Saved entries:

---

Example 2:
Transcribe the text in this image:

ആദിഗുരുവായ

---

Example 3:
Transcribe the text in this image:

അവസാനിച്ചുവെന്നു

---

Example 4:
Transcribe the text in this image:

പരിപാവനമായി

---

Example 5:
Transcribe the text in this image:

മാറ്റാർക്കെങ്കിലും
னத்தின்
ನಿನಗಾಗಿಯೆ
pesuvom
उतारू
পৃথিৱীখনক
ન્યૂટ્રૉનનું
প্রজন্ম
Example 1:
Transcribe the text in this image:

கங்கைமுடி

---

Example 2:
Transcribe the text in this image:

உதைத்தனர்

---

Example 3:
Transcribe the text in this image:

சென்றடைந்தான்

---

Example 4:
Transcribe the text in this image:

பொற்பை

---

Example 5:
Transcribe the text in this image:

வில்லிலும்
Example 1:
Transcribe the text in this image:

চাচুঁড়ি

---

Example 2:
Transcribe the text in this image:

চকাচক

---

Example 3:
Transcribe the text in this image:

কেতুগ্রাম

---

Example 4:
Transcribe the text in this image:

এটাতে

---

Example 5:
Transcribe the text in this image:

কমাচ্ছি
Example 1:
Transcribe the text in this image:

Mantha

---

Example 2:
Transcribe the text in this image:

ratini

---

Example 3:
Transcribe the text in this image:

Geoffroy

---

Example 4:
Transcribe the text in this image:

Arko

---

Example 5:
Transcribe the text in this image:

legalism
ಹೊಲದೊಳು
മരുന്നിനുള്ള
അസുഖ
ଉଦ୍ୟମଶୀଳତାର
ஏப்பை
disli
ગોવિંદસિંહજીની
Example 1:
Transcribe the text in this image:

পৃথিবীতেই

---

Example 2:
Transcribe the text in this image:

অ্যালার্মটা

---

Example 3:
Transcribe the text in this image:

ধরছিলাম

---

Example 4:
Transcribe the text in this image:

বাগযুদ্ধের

### Exercise directions
Restate all of the entries exactly, please.

### Task answer
---

Example 2:
Transcribe the text in this image:

ആദിഗുരുവായ

---

Example 3:
Transcribe the text in this image:

അവസാനിച്ചുവെന്നു

---

Example 4:
Transcribe the text in this image:

പരിപാവനമായി

---

Example 5:
Transcribe the text in this image:

മാറ്റാർക്കെങ്കിലും
னத்தின்
ನಿನಗಾಗಿಯೆ
pesuvom
उतारू
পৃথিৱীখনক
ન્યૂટ્રૉનનું
প্রজন্ম
Example 1:
Transcribe the text in this image:

கங்கைமுடி

---

Example 2:
Transcribe the text in this image:

உதைத்தனர்

---

Example 3:
Transcribe the text in this image:

சென்றடைந்தான்

---

Example 4:
Transcribe the text in this image:

பொற்பை

---

Example 5:
Transcribe the text in this image:

வில்லிலும்
Example 1:
Transcribe the text in this image:

চাচুঁড়ি

---

Example 2:
Transcribe the text in this image:

চকাচক

---

Example 3:
Transcribe the text in this image:

কেতুগ্রাম

---

Example 4:
Transcribe the text in this image:

এটাতে

---

Example 5:
Transcribe the text in this image:

কমাচ্ছি
Example 1:
Transcribe the text in this image:

Mantha

---

Example 2:
Transcribe the text in this image:

ratini

---

Example 3:
Transcribe the text in this image:

Geoffroy

---

Example 4:
Transcribe the text in this image:

Arko

---

Example 5:
Transcribe the text in this image:

legalism
ಹೊಲದೊಳು
മരുന്നിനുള്ള
അസുഖ
ଉଦ୍ୟମଶୀଳତାର
ஏப்பை
disli
ગોવિંદસિંહજીની
Example 1:
Transcribe the text in this image:

পৃথিবীতেই

---

Example 2:
Transcribe the text in this image:

অ্যালার্মটা

---

Example 3:
Transcribe the text in this image:

ধরছিলাম

---

Example 4:
Transcribe the text in this image:

বাগযুদ্ধের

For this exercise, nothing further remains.